● TASKS FOR THIS EXERCISE:
**A)** Return the part of the blog post on memory updates from optimizers from "From optimizer step" to "under this repo.", copied word for word.
**B)** Based on the blog post on memory updates from optimizers, answer yes or no for each statement, citing the exact words that decide it. (i) The memory update applies an exponential decay to the update. (ii) For Nesterov momentum, the gradient is evaluated at the current point. (iii) In MSGDFastWeightMemory, mem_decay defaults to 0.1.

───── PASSAGE GIVEN ─────

Design Memory Mechanism from Optimizers

From optimizer step to memory updates

Motivation

Continuing from my last blog post, we discussed linear layers can be seen as fast weights memory on top of the whole training datasets. Throughout the years, we have made substantial progress in optimizers, from momentum SGD to AdamW, later Muon. You might ask if there is such a duality, why don't we copy the optimizers' steps as the memory update mechanisms. In this blog post, we are going to explore this possibility. All codes and implementations can be found under this repo.

MSGD as Memory Updates

Momentum SGD (with optional Nesterov and weight decay). In standard momentum SGD we keep a velocity $v_t$ that exponentially averages gradients $g_t$:

$$\begin{aligned} v_t &= \mu\, v_{t-1} + g_t,\\ w_t &= w_{t-1} - \eta\, v_t.\\ \end{aligned}$$

With decoupled weight decay (or simple $\ell_2$ decay) the parameters are additionally shrunk:

$$w_t \leftarrow (1-\eta\,\lambda)\, w_{t-1} - \eta\, v_t.$$

For Nesterov momentum, the gradient is evaluated at the lookahead point $w_{t-1}-\mu v_{t-1}$.

Copying these steps into a memory update. Treat the per-timestep outer product $G_t = q_k\, (k_t v_t^\top)$ (where $q_k = 1/\sqrt{d}$ is the usual attention scale) as an analogue of a "gradient" for the memory matrix. We then filter $G_t$ with a momentum-like EMA to get a memory velocity $\tilde{G}_t$ and apply an exponential decay to the update:

$$\begin{aligned} \tilde{G}_t &= \mu\, \tilde{G}_{t-1} + G_t,\\ \Delta M_t &= \alpha\, \tilde{G}_t,\\ \Delta M_t &\leftarrow (1-\gamma)\, \Delta M_t,\\ M_t &= M_{t-1} + \Delta M_t. \end{aligned}$$

Operationally, this yields a momentum-smoothed sequence of memory slices whose cumulative sum forms $M_t$; querying uses the usual $y_t = q_t^\top M_t$ contraction.

Show Me the Code

class MSGDFastWeightMemory(nn.Module):
    def __init__(self, momentum=1.0, mem_lr = 1.0, mem_decay = 0.1, nesterov = False):
        super().__init__()
        self.momentum = momentum
        self.mem_lr = mem_lr
        self.mem_decay = mem_decay
        self.nesterov = nesterov

    def forward(self, qkv):
        seqlen = qkv.shape[1]
        q, k, v = qkv.unbind(dim=2)

───── PROVIDED MATERIAL ─────

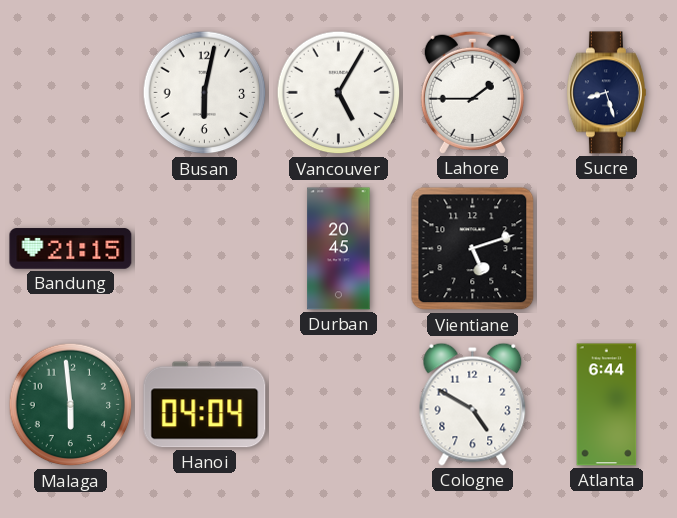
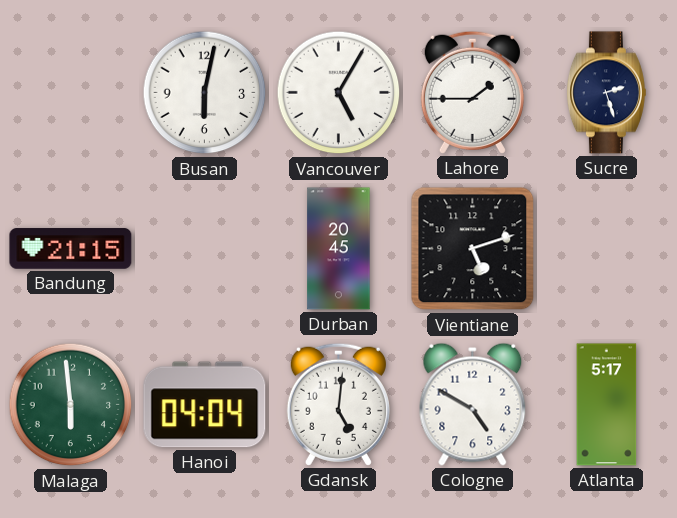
Sucre: 8:27 -> 2:27
Gdansk: none -> 5:01
Atlanta: 6:44 -> 5:17
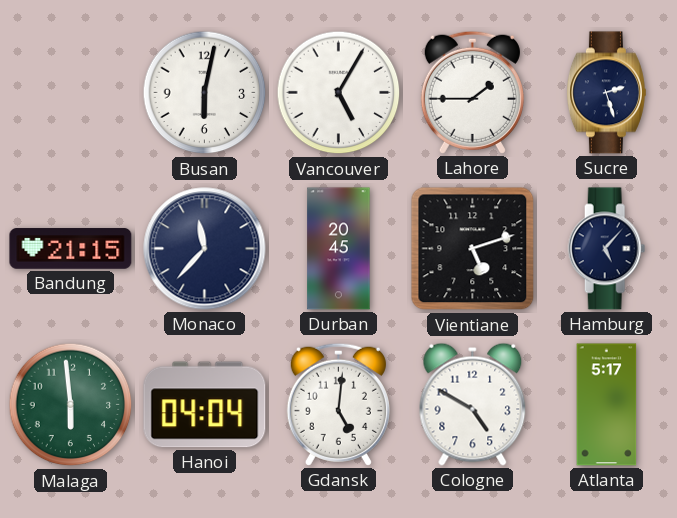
Monaco: none -> 11:37
Hamburg: none -> 5:07
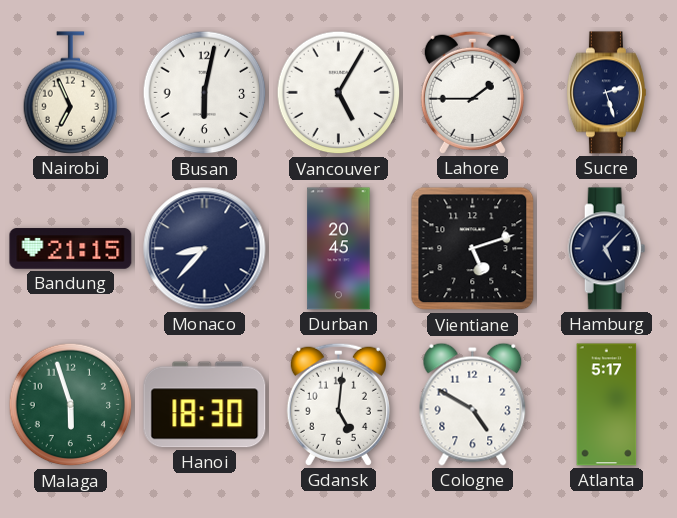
Nairobi: none -> 6:56
Monaco: 11:37 -> 8:37
Malaga: 5:59 -> 5:57
Hanoi: 04:04 -> 18:30
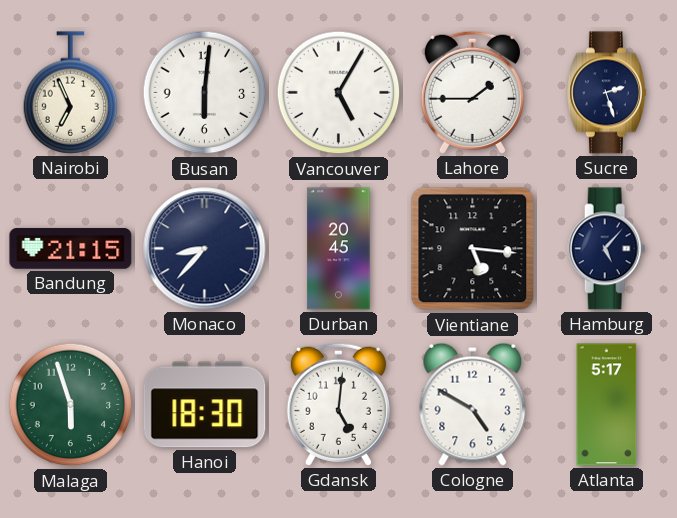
Busan: 6:02 -> 6:01
Vientiane: 5:12 -> 5:16
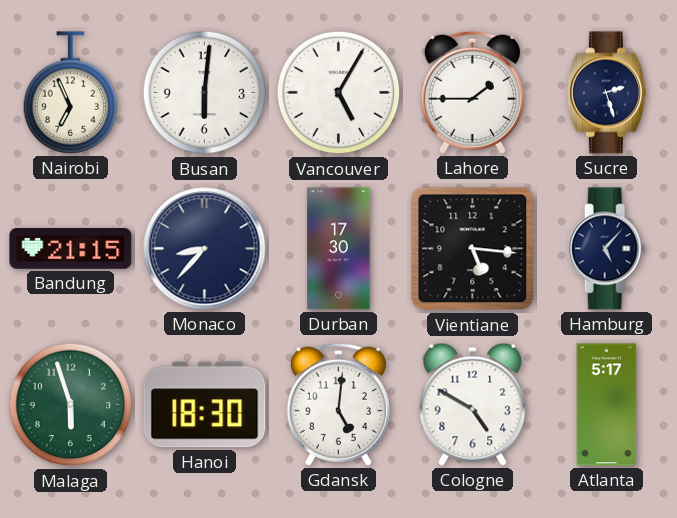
Durban: 20:45 -> 17:30
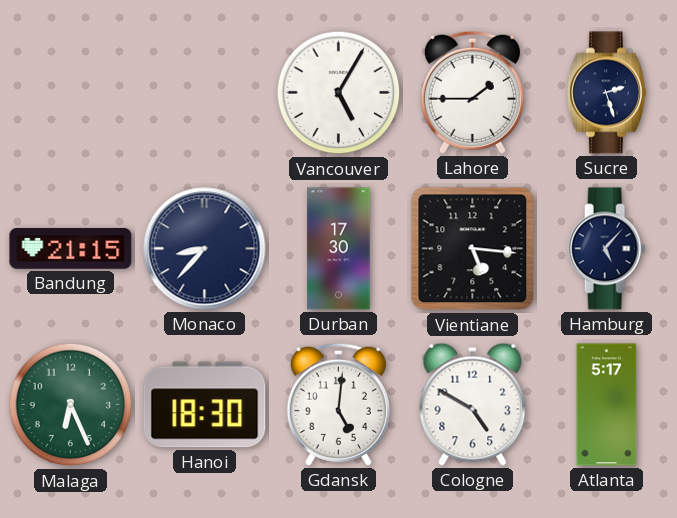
Nairobi: 6:56 -> none
Busan: 6:01 -> none
Malaga: 5:57 -> 6:26
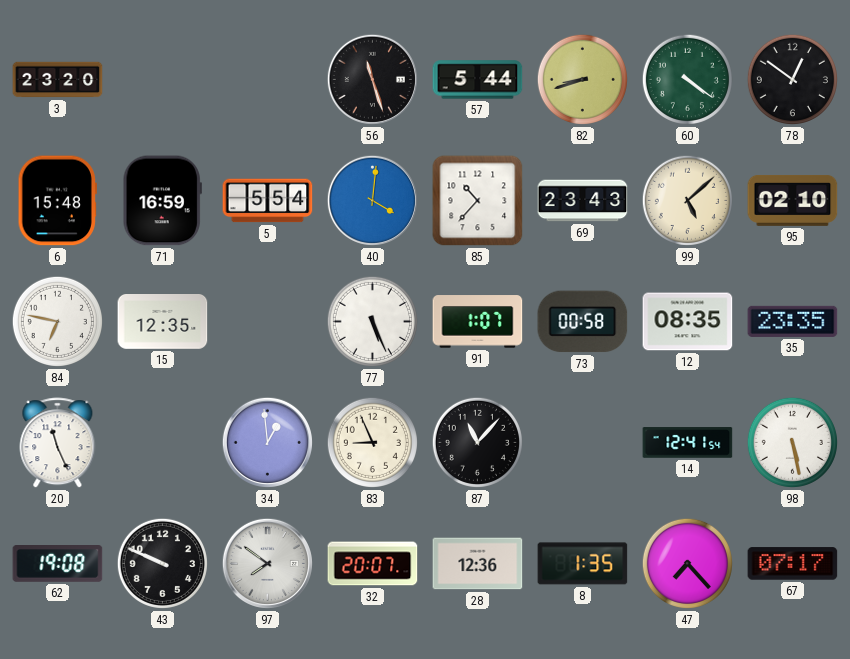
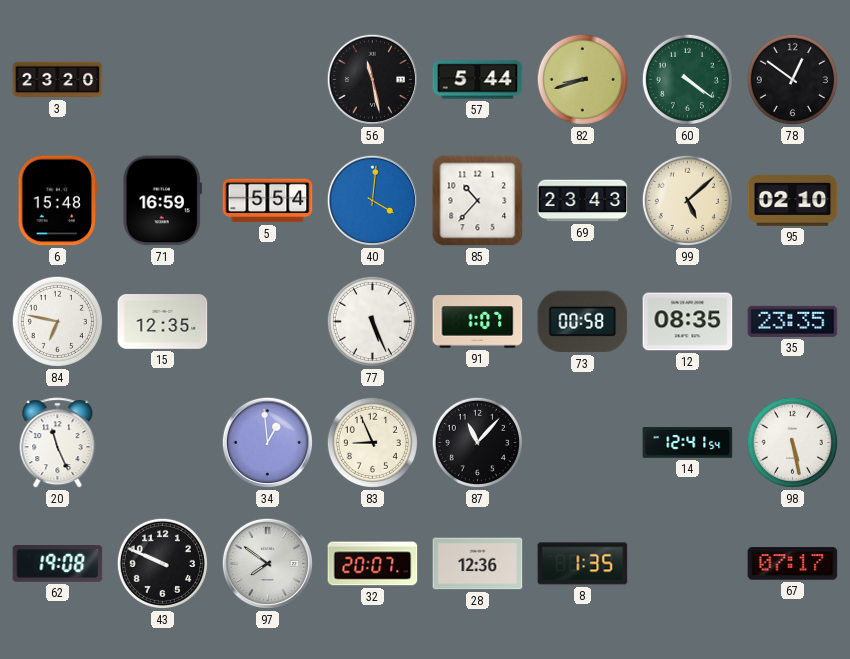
56: 11:27 -> 11:28
47: 7:23 -> none
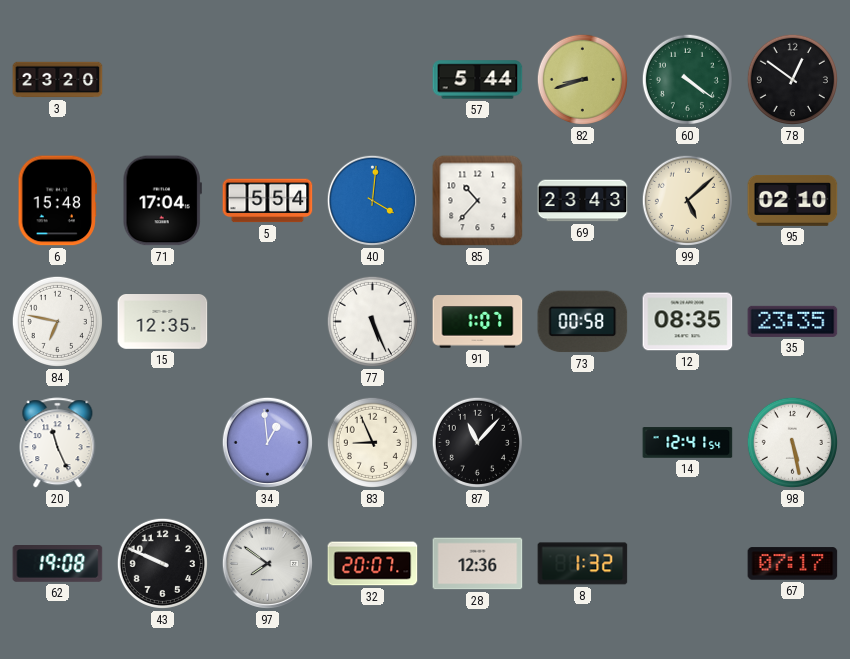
56: 11:28 -> none
71: 16:59 -> 17:04
8: 1:35 -> 1:32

─────

● RESPONSE LIST:
**A)**
From optimizer step to memory updates

Motivation

Continuing from my last blog post, we discussed linear layers can be seen as fast weights memory on top of the whole training datasets. Throughout the years, we have made substantial progress in optimizers, from momentum SGD to AdamW, later Muon. You might ask if there is such a duality, why don't we copy the optimizers' steps as the memory update mechanisms. In this blog post, we are going to explore this possibility. All codes and implementations can be found under this repo.

**B)**
(i) Yes: "apply an exponential decay to the update"
(ii) No: "the gradient is evaluated at the lookahead point"
(iii) Yes: "mem_decay = 0.1"